If you buy the paradigm of a world divided into distinct dualistic categories of “good” and “bad,” or a universal system of hierarchy for valuing human beings, you’ve got some basic issues with your worldview that go way beyond whether you specifically say you hate one group or another… Stuff that will permeate every aspect of your thoughts and interactions. What it comes down to is an essential worldview based on domination of some people by others. If you start from this point, who or what gets defined as “good” or “bad” may shift, but someone always has to be bad. Someone always has to lose. In this worldview, there is no such thing as difference without hierarchy. I do not find such a worldview useful to my spiritual and psychological growth. I do not find such a worldview useful, period.

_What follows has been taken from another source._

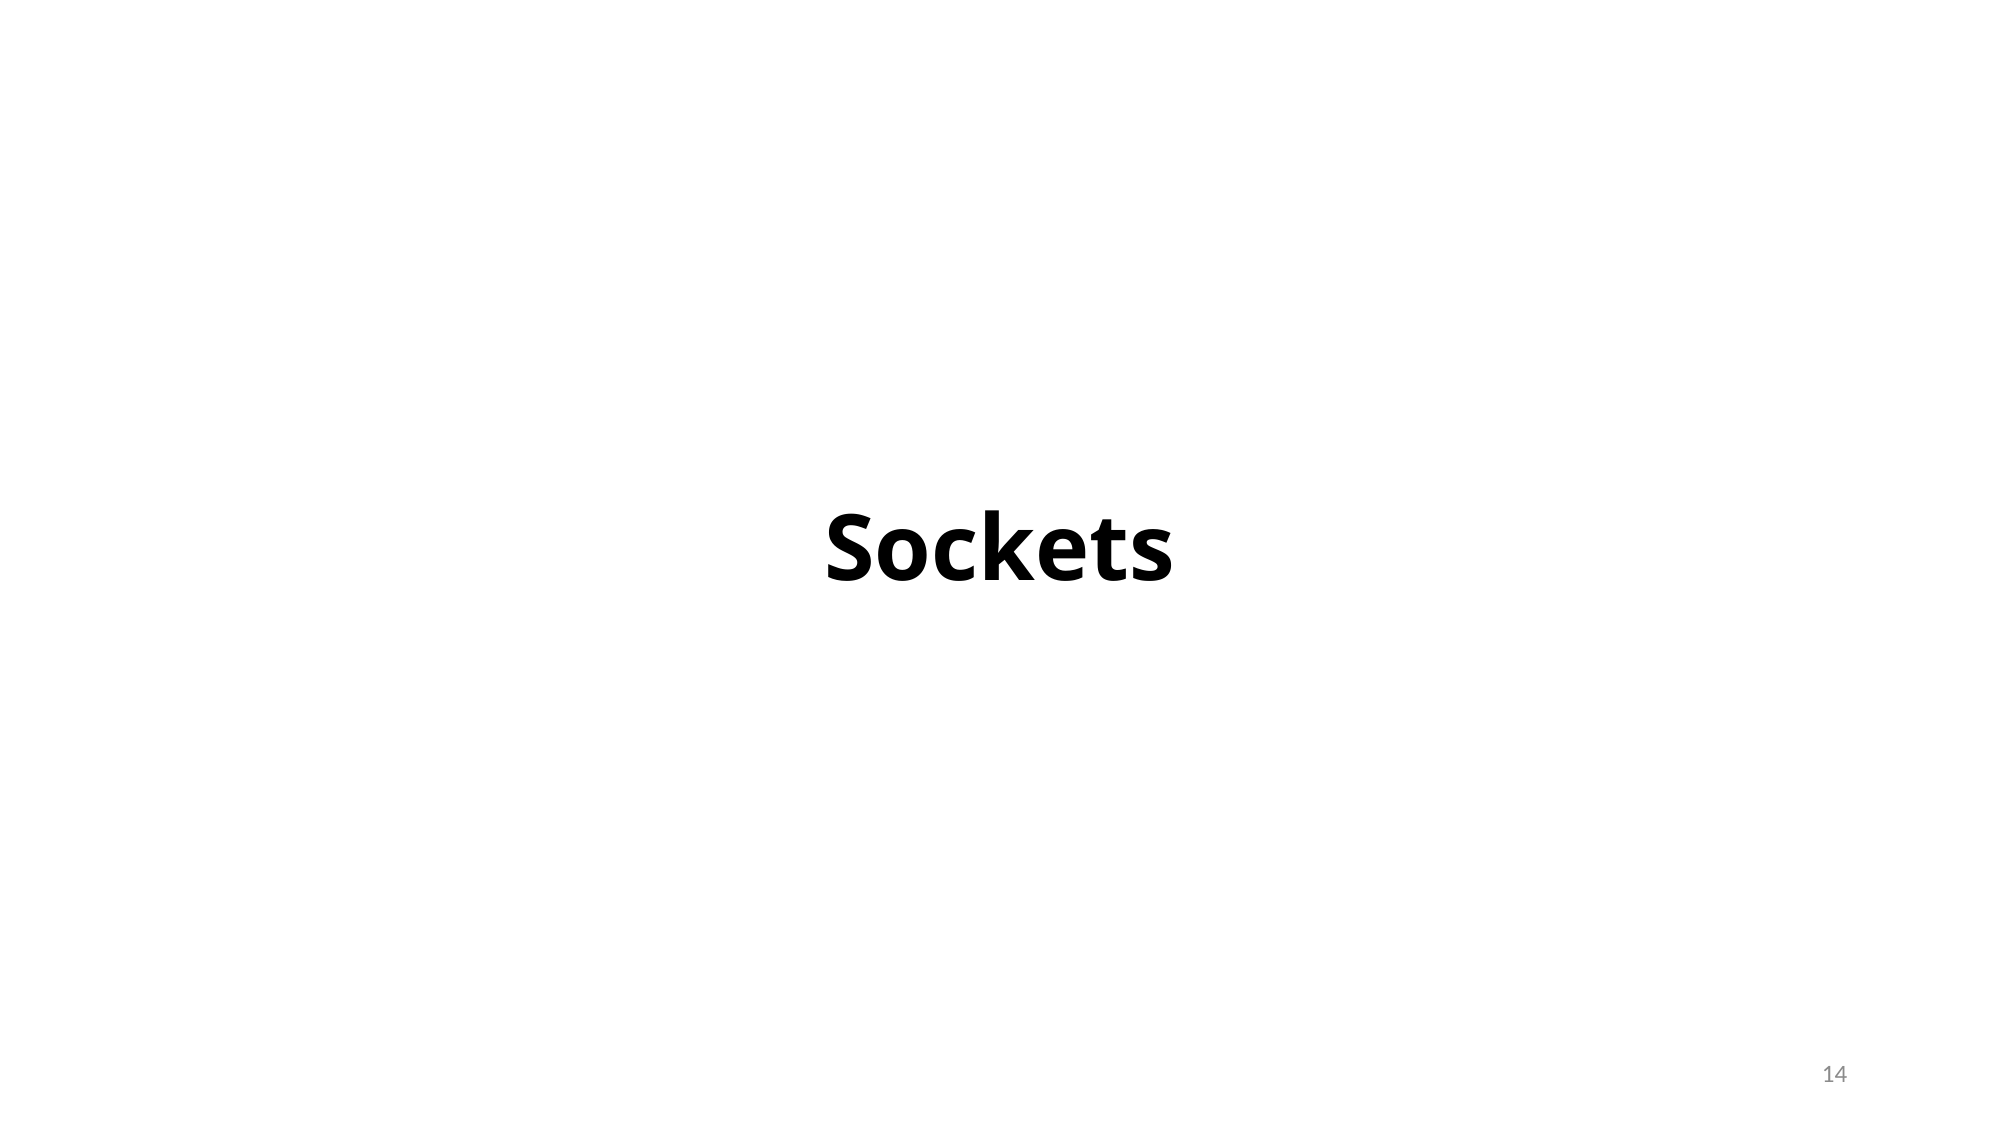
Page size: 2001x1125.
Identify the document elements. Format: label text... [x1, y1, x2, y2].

slide_number 14 [1412, 1042, 1863, 1103]
title Sockets [137, 59, 1863, 1043]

Some people would argue that I have to read every word of these theorists before I can critique them, or that I simply must read all their work so I have the tools to respond in depth to each of their points. I don’t find these arguments to be particularly compelling. I don’t much care where fucked-up ideas originated from—I can say that the concept that women are defective/lacking men is widespread in our culture and, uh, NOT COOL, without knowing that Freud, specifically, was very clear on that point. And the idea that it’s somehow my duty to slog through the writing of anyone I disagree with because they represent the status quo and I do not? I just think that one’s kind of nonsensical. Lemme get this straight: I have to devote what little time I have to reading the work of dudes who hate me, because they happen to be seen as geniuses by the power structure in a culture so deeply flawed that it is on the verge of self-destruction? And I should do this when I could be spending my time trying to understand the many brilliant theorists who do speak to me, and whose work actually helps me live a happier, more well-adjusted life?

This does not resemble our Earth logic. Besides, I already have to spend plenty of time trying to understand dudes who hate me, regardless of whether I want to or not. Oppressed people always have to understand privileged people, and privileged people don’t have to understand oppressed people. It’s part of that whole “oppression” thing.

Truthfully, I will read theorists who have been deemed “important” when I need to. But what it comes down to is this: I haven’t got long here in this world, and there are a lot of great books to read. I’m just not going to spend a lot of time struggling through theory that doesn’t speak to me or my lived experience, especially if it compares me to a cow.